The Broken Throne

It’s a losing battle, to be the new game in the “The Witcher” franchise. And that’s what Thronebreaker: The Witcher Tales is, despite its title gymnastics. Even though it is a game in a different genre, it is doomed to being compared – when it comes to character development and narrative – to one of the greats in these areas.

But let’s start with what the game does well: the metaphor. Specifically, the mechanical metaphor that translates, through cards, the tactical and strategic concepts of war. It is surprising how many situations the game’s creators can portray through the various abilities characteristic of each individual card, and how these abilities can, in turn, modulate the basic rules of the game board.

This factor, coupled with the growing variety of cards that become available for the player to build their deck throughout the game, opens the door to a staggering number of strategies – some more obvious than others. It’s a shame that, apart from heading into the multiplayer competitive mode, there’s no way to see the decks that other players are using, because when it comes to deck building, the game is ripe with opportunities for player creativity.

The issue here is that the difficulty curve does not encourage much experimentation. The player’s power level is already so high at the end of the first chapter, based on the most straightforward card and deck upgrades, that you can expect lead your chosen strategy practically unchallenged until the end of the game, right up to the final battle. At that terminus awaits a final enemy who subverts the rules of the game in such a way that, finally, it forces the player to think about how to build a deck specifically geared towards countering his particular advantages.

The result is that, despite the mechanical wealth inherent in the rules, almost everything between the first chapter and the said final battle is filler, a stroll from banal battle to banal battle where we may use the same deck with the same strategy, doing minor tuning as we upgrade cards, but for the occasional confrontation with a / boss / or a puzzle in which we are given a pre-defined deck and a specific goal to fulfill.

It’s left to the story to pull us through the roughly forty hours of play, and this one’s story is mediocre. Once again rises the spectre of Witcher 3, a game superficially about confronting an invading army and a supernaturally powerful foe, yes, but in reality, about a father trying to protect and shape the character of his adopted daughter. And also, a game in which every decision felt meaningful, which led us to think about the consequences that could come from it.

The contrast is deep. The main character – queen Meve – is a mother who is turned against the son. However, rare are the occasions where this seems to be a factor in the character’s inner life.

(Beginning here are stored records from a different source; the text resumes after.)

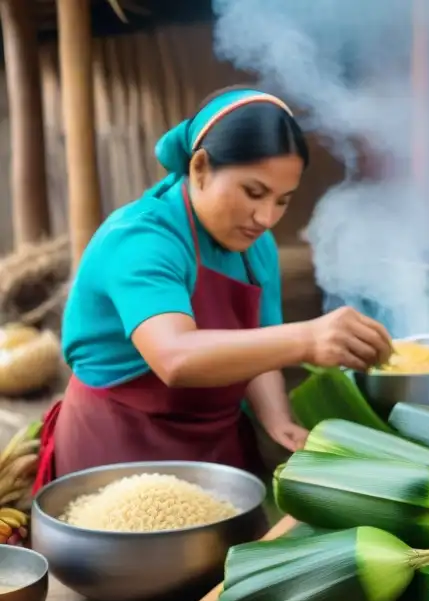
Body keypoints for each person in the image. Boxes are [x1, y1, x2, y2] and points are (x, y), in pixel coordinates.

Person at [34, 87, 392, 490]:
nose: (266, 217)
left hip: (216, 451)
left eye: (283, 201)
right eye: (253, 193)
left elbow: (259, 346)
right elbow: (175, 357)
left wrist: (277, 419)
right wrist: (308, 339)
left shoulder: (257, 247)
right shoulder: (140, 239)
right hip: (119, 449)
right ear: (201, 168)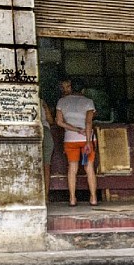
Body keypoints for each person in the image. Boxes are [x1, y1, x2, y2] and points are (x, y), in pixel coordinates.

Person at [55, 78, 98, 207]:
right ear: (84, 90)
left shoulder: (62, 102)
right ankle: (93, 198)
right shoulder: (88, 102)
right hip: (86, 139)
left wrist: (75, 130)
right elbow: (88, 122)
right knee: (89, 167)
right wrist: (88, 141)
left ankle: (72, 199)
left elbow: (59, 122)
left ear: (71, 87)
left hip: (70, 140)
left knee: (72, 168)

In Witcher 3, Geralt had a well-defined personality, yet in it, we were able to find justification for any decision we made. In Thronebreaker, Meve is neither; she is a one-dimensional strongwoman, a tabula quasi-rasa in which we are rarely given the opportunity to carve out any sort of bas-relief.

The decisions that have the greatest impact on the game are not those that say something about the character, but those that lead us to lose some favorite cards based on our moral compass. There, at least, is a courageous decision – to make our choices have a direct impact on our strategic capacity.

It is a shame that the game’s designers didn’t bet on this aspect to the point of making the choices that affect the morale of our army be of any real consequence. Each of the game’s sports an abundance of easy ways to raise the army’s morale, ready to be tapped upon whenever the soldiers disagree with our royal decrees.

Thronebreaker is not a bad game, but neither is it a good one. The seeds of a good game are there, buried under a pile of filler and a mission to pander to the masses. 

It lacks the courage Meve has in abundance: the courage to decide which course it wants to take, and to pursue it adamantly, Gods damn the consequences and the displeasure of those left behind.